How do I make my decision confidently?
Review Assist recommendations are based on past decisions. Just like any AI model, the more data it has, the smarter and more accurate it will be. Over time, the amount of thought and effort required of you to make a determination will decrease, and confidence increase.
How do I know my decisions are consistent with other data stewards’ decisions?
Historical determinations are a powerful function within Review Assist. When sharing review responsibilities with other stewards, Review Assist’s recommendations will help future stewards by leveraging and exposing past determinations.
How can I hedge my decision when I’m not sure?
When Review Assist has enough data, but not a clear trend, it will recommend a temporary approval. The duration of that temporary approval will be based on past durations (or if none exist, a sensible default). You can accept this recommendation, or of course, make your own. In general, temporary approvals provide a path to access that reduces overall risk and does not require a binary approve/deny decision.
How can I ever keep up with all these requests!?
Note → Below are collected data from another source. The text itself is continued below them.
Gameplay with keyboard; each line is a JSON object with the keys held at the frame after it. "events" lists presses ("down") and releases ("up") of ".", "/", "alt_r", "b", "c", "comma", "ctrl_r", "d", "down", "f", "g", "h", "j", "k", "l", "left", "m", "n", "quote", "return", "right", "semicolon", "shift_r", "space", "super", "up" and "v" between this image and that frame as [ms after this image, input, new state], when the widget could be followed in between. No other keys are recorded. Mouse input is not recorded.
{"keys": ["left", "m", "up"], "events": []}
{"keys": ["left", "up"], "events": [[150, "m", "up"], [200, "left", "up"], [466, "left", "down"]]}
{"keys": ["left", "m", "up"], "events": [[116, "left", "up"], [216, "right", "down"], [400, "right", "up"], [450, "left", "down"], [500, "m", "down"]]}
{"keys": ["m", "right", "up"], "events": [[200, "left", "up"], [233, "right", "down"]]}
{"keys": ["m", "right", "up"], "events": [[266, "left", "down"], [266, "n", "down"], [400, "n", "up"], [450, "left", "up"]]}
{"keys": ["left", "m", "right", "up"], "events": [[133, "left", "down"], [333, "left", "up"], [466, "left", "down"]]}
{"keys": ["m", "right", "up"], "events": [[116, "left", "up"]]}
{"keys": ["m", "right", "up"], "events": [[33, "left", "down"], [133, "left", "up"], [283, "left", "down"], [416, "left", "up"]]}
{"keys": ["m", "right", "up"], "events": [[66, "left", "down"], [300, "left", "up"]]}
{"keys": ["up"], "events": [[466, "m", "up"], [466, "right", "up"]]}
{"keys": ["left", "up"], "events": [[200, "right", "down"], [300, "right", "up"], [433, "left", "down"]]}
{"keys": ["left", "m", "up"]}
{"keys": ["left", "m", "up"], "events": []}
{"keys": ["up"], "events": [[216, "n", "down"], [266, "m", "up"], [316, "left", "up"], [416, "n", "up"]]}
Hopefully this one is clear. Over time, you will need to put less and less thought into access requests because Review Assist will learn from past behavior and present those determinations as recommendations. As discussed above, once a foundation has been built and a level of trust is established with Review Assist, it is possible to leverage AI agents for clear-cut decisions, removing manual “from scratch” human interactions from many requests.